The most widely used system in the classification of tibial plateau fracture is Schatzker classification [8]. Fractures are divided into six types according to their placement and treatment plans. Fractures described in this system are in the sagittal plane [9]. However, some fractures are located in the posteromedial and posterolateral and extend in the coronal plane. Attempting to apply standard treatment to these fractures like others lead to difficulties. Proper understanding of the morphology of the fracture and injury mechanism is required for the planning of surgical procedures required. Luo et al., on this need, has created a three-column classification, which is the lateral, medial, and posterior columns, in their work carried out on the basis of CT [10]. Luo classification is a useful method in the selection of the correct approach.
Posterolateral tibial plateau fracture is an unusual type of fracture. 7% of all forms of tibial plateau fractures are posterolateral fractures [1]. It is highly difficult to adequately detect these fractures from the anterior or anterolateral aspect. Therefore, displaced posterolateral tibial plateau fractures require anatomic reduction and buttress application with plate from the posterior surface. Posterolateral with or without fibular osteotomy [1–3] and pron direct posterior [4–7] approaches are described. It has been shown in biomechanical tests that posterior buttress plating is more stable from the lateral buttress plating [11]. During the posterior approaches, neurovascular structures are identified, the gastrocnemius medial is retracted, and origin of the soleus muscle and popliteus, when necessary, is removed [5–7].
Direct posterior approach to the cases in the prone position was chosen. Differing from other approaches lateral head of the gastrocnemius and soleus muscles were passed as a split. Hence, between the medial and lateral of the incision and neurovascular structures was provided a safe distance. Also, as an advantage of the posterior approach, complications related to the fibular osteotomy have been avoided. By this approach, anatomic reduction of the fracture and buttress plating from the posterior surface through a sufficient opening have been realized.

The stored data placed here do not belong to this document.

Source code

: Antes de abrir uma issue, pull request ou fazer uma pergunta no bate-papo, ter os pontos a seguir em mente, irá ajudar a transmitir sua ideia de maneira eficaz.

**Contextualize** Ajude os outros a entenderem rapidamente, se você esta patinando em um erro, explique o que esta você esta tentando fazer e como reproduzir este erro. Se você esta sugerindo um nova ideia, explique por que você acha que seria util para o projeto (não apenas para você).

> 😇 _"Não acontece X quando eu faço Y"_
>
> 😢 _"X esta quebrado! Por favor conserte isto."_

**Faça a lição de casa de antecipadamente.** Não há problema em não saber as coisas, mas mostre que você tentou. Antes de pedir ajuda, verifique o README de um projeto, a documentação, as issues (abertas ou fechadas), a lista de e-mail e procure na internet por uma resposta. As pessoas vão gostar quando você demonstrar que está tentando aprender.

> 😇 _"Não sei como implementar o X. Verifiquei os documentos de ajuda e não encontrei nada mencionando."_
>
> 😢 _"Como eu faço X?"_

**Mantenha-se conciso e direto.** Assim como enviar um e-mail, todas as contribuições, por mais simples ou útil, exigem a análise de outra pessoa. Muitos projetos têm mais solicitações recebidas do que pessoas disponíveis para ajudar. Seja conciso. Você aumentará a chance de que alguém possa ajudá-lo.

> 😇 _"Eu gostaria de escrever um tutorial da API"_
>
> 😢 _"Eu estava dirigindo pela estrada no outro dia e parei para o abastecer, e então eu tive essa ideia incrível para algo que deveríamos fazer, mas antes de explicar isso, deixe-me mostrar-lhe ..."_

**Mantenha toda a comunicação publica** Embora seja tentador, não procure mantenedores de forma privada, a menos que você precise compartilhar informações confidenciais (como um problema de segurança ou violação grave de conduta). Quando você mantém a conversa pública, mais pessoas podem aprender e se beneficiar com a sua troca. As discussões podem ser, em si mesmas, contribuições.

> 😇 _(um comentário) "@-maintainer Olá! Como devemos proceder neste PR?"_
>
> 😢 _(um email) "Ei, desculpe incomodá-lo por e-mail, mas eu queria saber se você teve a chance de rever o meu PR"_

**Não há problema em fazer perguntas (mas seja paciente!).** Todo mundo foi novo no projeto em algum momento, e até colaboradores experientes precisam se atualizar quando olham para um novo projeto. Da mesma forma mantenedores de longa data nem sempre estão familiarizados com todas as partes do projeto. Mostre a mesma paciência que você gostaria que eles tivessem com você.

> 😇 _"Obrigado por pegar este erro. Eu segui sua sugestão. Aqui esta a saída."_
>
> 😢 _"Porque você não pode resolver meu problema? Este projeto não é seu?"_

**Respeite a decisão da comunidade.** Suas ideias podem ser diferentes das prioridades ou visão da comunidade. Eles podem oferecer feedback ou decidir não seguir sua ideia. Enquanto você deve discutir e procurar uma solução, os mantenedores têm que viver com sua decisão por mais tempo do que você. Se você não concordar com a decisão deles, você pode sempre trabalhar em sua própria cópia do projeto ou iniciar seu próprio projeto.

In the literature, after surgery of the posterior plateau fractures, paresthesia [5, 12], vascular injury [5], and knee flexion contracture [4–6, 12] complications have been reported. Any complications were not observed in our cases.
Open reduction and internal fixation of the isolated tibial lateral plateau posterior fractures using direct posterior split gastrocnemius approach is a safe and effective method.
Conflict of Interests
The authors declare that there is no conflict of interests regarding the publication of this paper.